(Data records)
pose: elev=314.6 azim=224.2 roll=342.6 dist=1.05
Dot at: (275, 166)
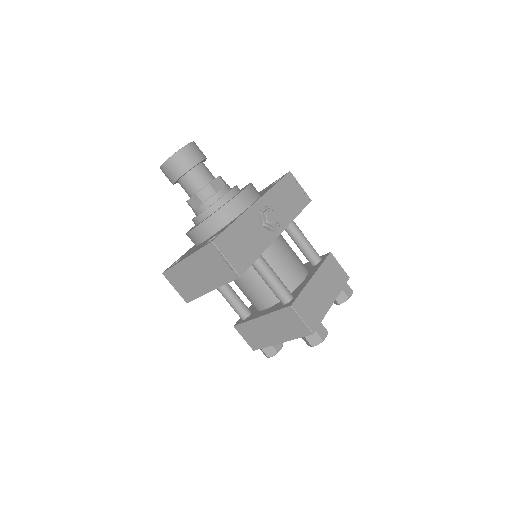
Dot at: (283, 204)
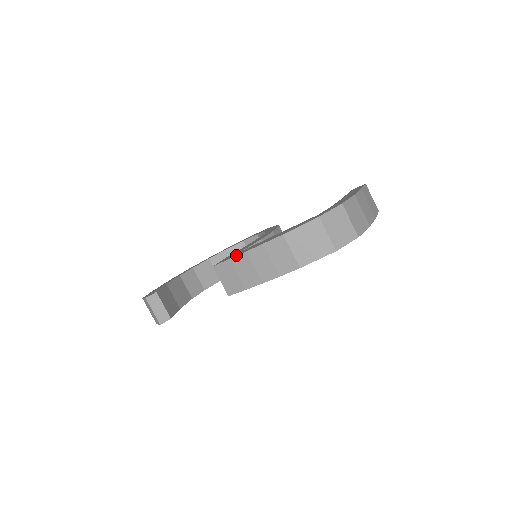
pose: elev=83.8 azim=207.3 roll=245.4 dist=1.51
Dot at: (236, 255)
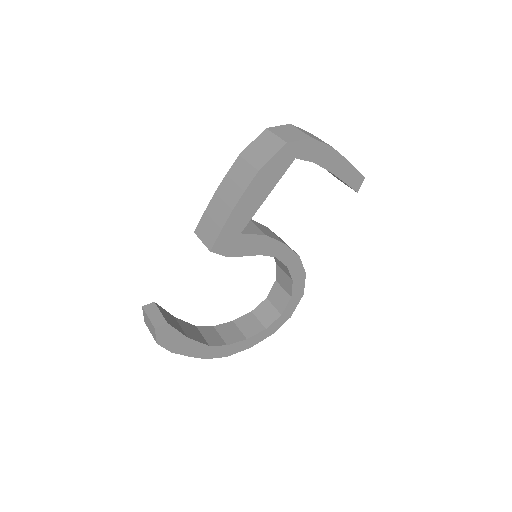
Dot at: (210, 205)
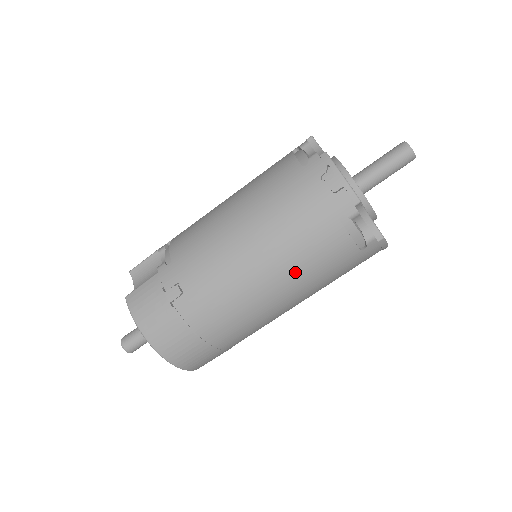
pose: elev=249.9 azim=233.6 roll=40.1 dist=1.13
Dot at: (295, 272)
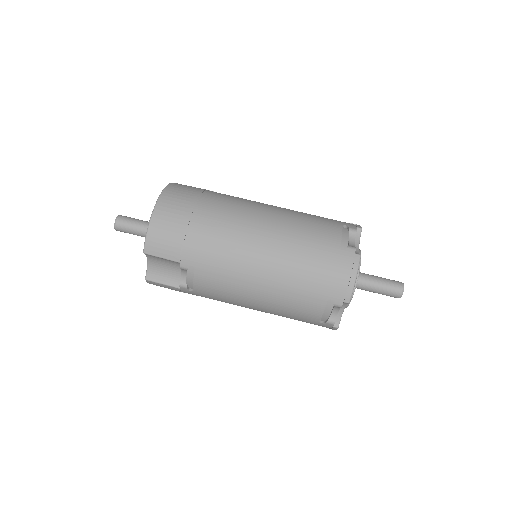
Dot at: (292, 221)
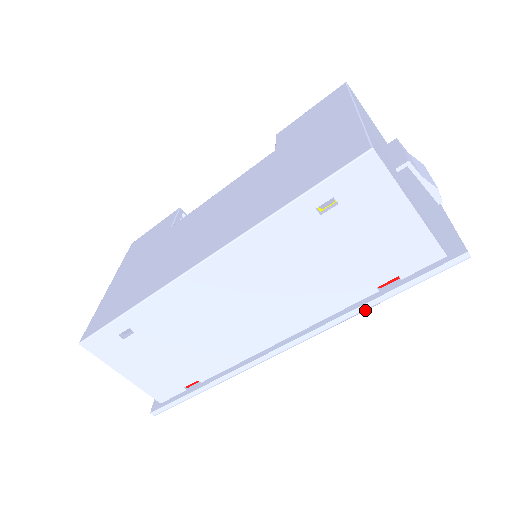
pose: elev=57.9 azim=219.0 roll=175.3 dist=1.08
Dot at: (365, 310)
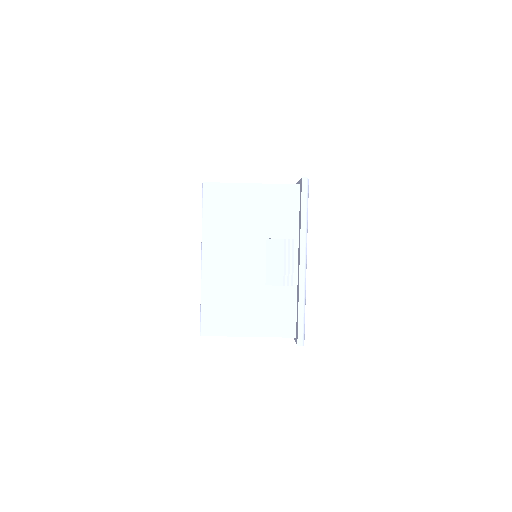
Dot at: occluded
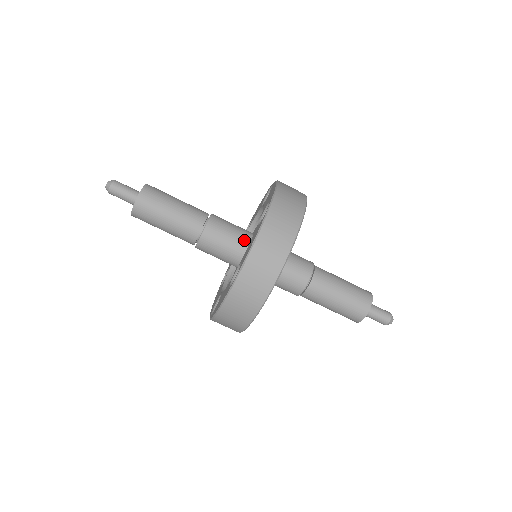
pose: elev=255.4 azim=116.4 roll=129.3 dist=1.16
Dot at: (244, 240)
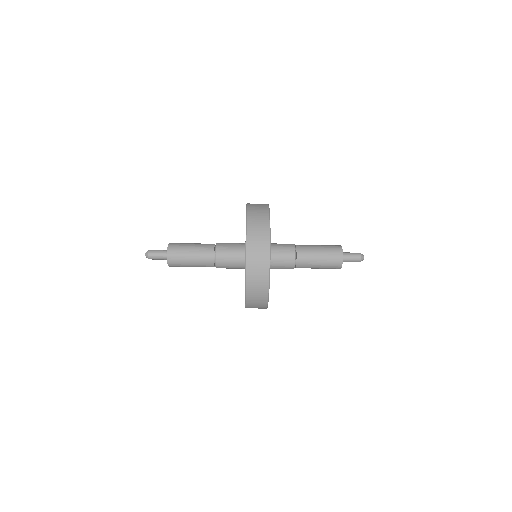
Dot at: (243, 261)
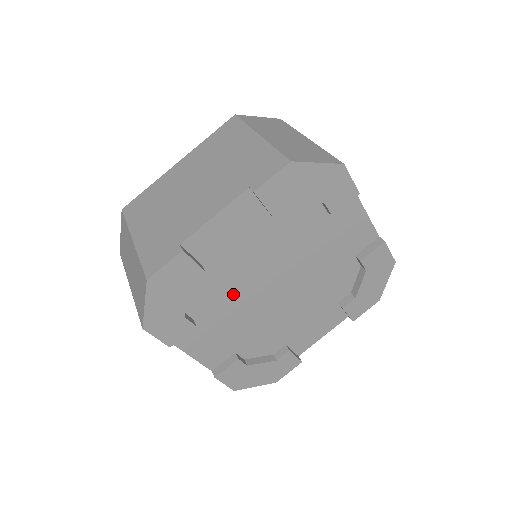
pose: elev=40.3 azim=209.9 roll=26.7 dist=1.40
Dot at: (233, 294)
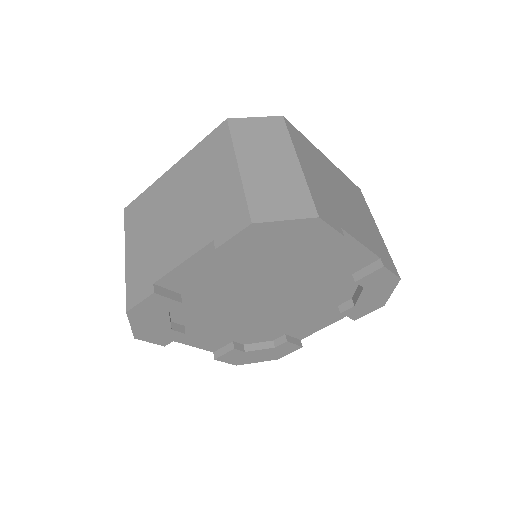
Dot at: (219, 308)
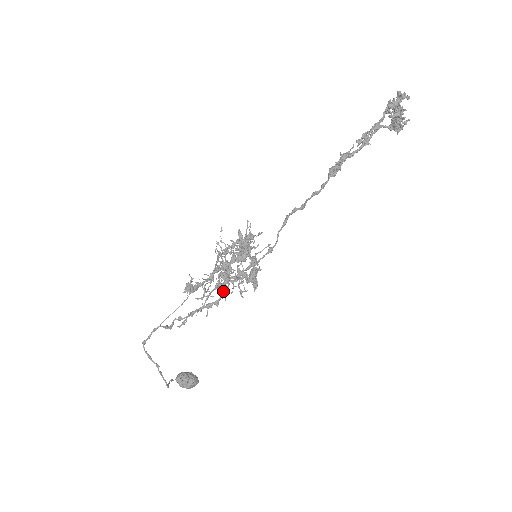
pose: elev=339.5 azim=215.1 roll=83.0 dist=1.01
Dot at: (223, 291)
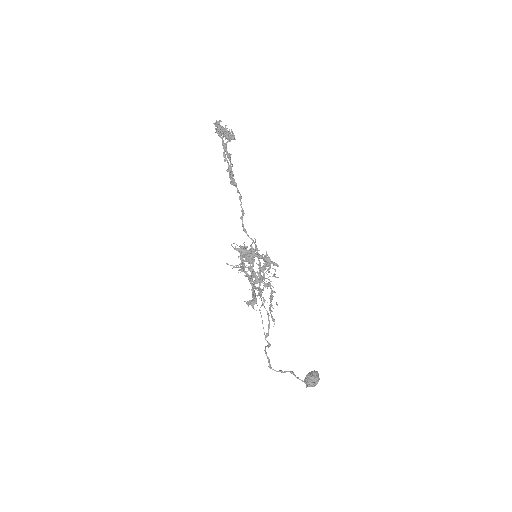
Dot at: (267, 286)
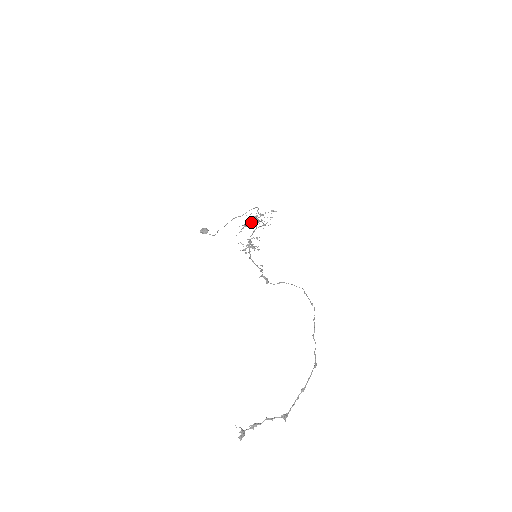
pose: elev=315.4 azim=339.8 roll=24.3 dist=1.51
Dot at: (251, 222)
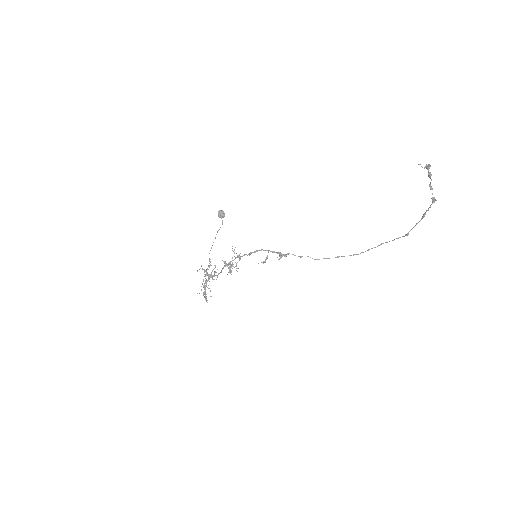
Dot at: (208, 274)
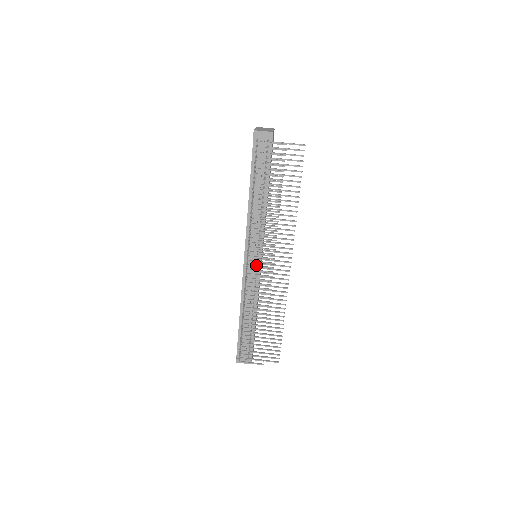
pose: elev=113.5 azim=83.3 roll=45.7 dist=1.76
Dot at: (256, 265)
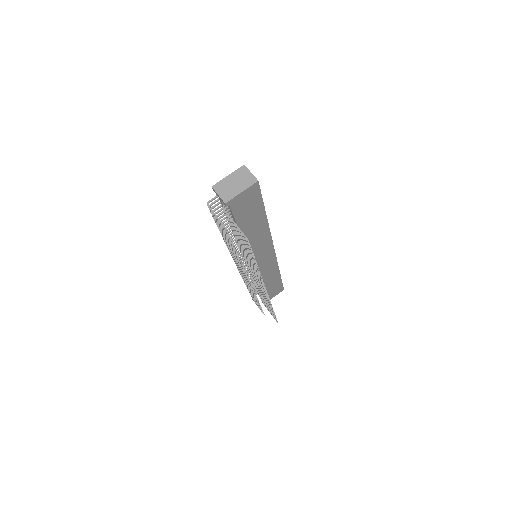
Dot at: (240, 270)
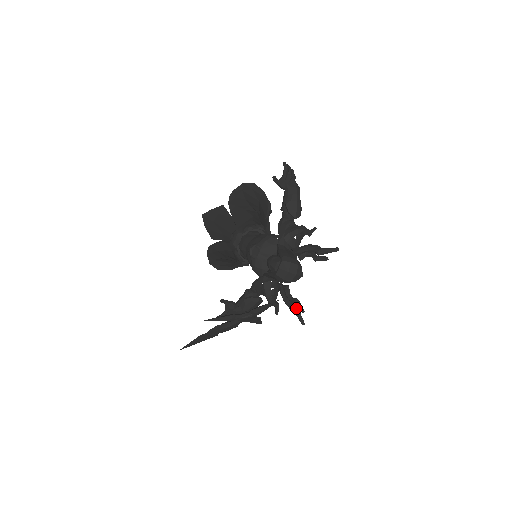
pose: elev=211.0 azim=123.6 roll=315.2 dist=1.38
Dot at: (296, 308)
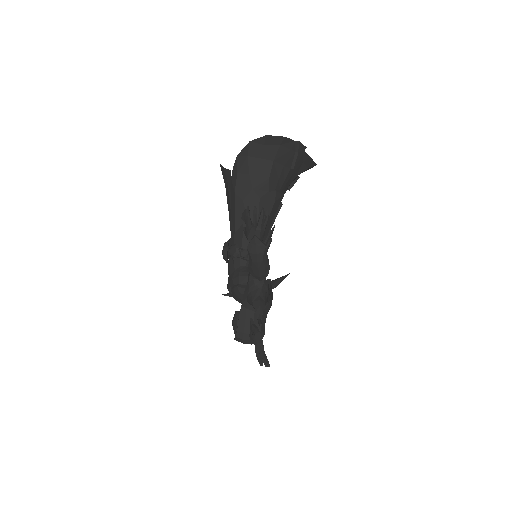
Dot at: occluded
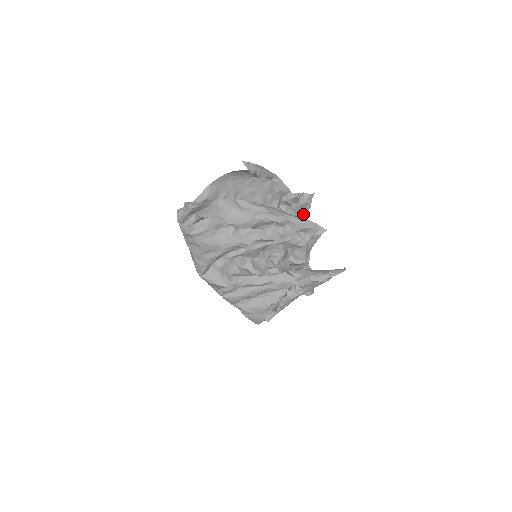
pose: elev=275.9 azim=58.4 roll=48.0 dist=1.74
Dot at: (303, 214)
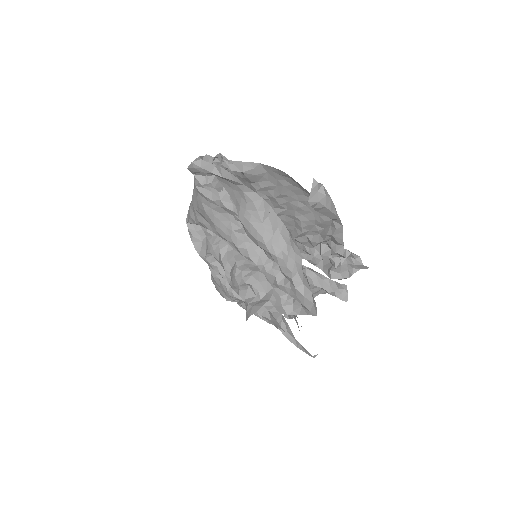
Dot at: (332, 276)
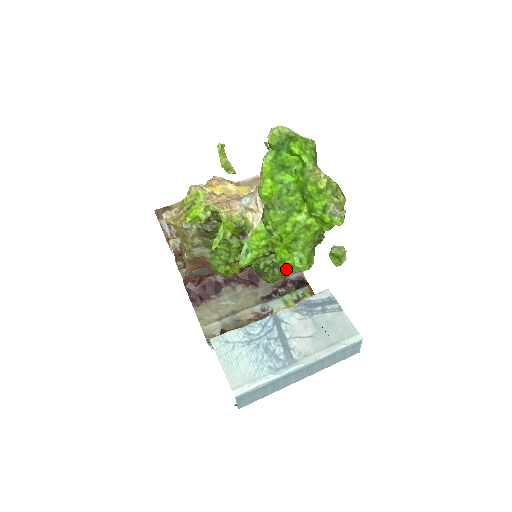
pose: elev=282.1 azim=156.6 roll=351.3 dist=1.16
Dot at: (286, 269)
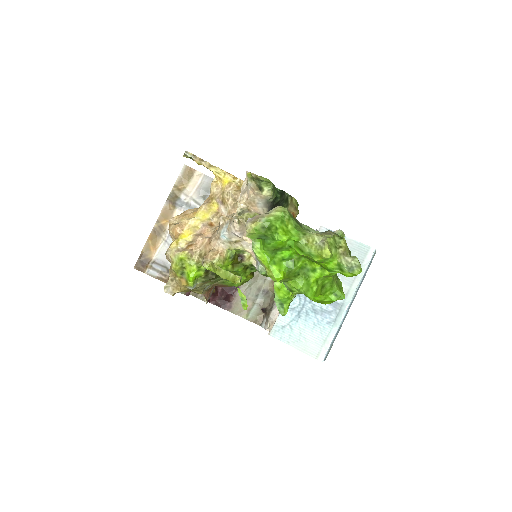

▸ **WHAT IS ASKED**: Please write out the lines above exactly as they appear, leaving out the pictures.

▸ **RESPONSE TO THIS TASK**:
pose: elev=314.6 azim=224.2 roll=342.6 dist=1.05
Dot at: (275, 166)
Dot at: (283, 204)
pose: elev=83.8 azim=207.3 roll=245.4 dist=1.51
Dot at: (236, 255)
Dot at: (210, 205)
pose: elev=249.9 azim=233.6 roll=40.1 dist=1.13
Dot at: (295, 272)
Dot at: (292, 221)
pose: elev=57.9 azim=219.0 roll=175.3 dist=1.08
Dot at: (365, 310)
Dot at: occluded
pose: elev=255.4 azim=116.4 roll=129.3 dist=1.16
Dot at: (244, 240)
Dot at: (243, 261)
pose: elev=40.3 azim=209.9 roll=26.7 dist=1.40
Dot at: (233, 294)
Dot at: (219, 308)
pose: elev=339.5 azim=215.1 roll=83.0 dist=1.01
Dot at: (223, 291)
Dot at: (267, 286)
pose: elev=315.4 azim=339.8 roll=24.3 dist=1.51
Dot at: (251, 222)
Dot at: (208, 274)
pose: elev=113.5 azim=83.3 roll=45.7 dist=1.76
Dot at: (256, 265)
Dot at: (240, 270)
pose: elev=211.0 azim=123.6 roll=315.2 dist=1.38
Dot at: (296, 308)
Dot at: occluded
pose: elev=275.9 azim=58.4 roll=48.0 dist=1.74
Dot at: (303, 214)
Dot at: (332, 276)
pose: elev=282.1 azim=156.6 roll=351.3 dist=1.16
Dot at: (286, 269)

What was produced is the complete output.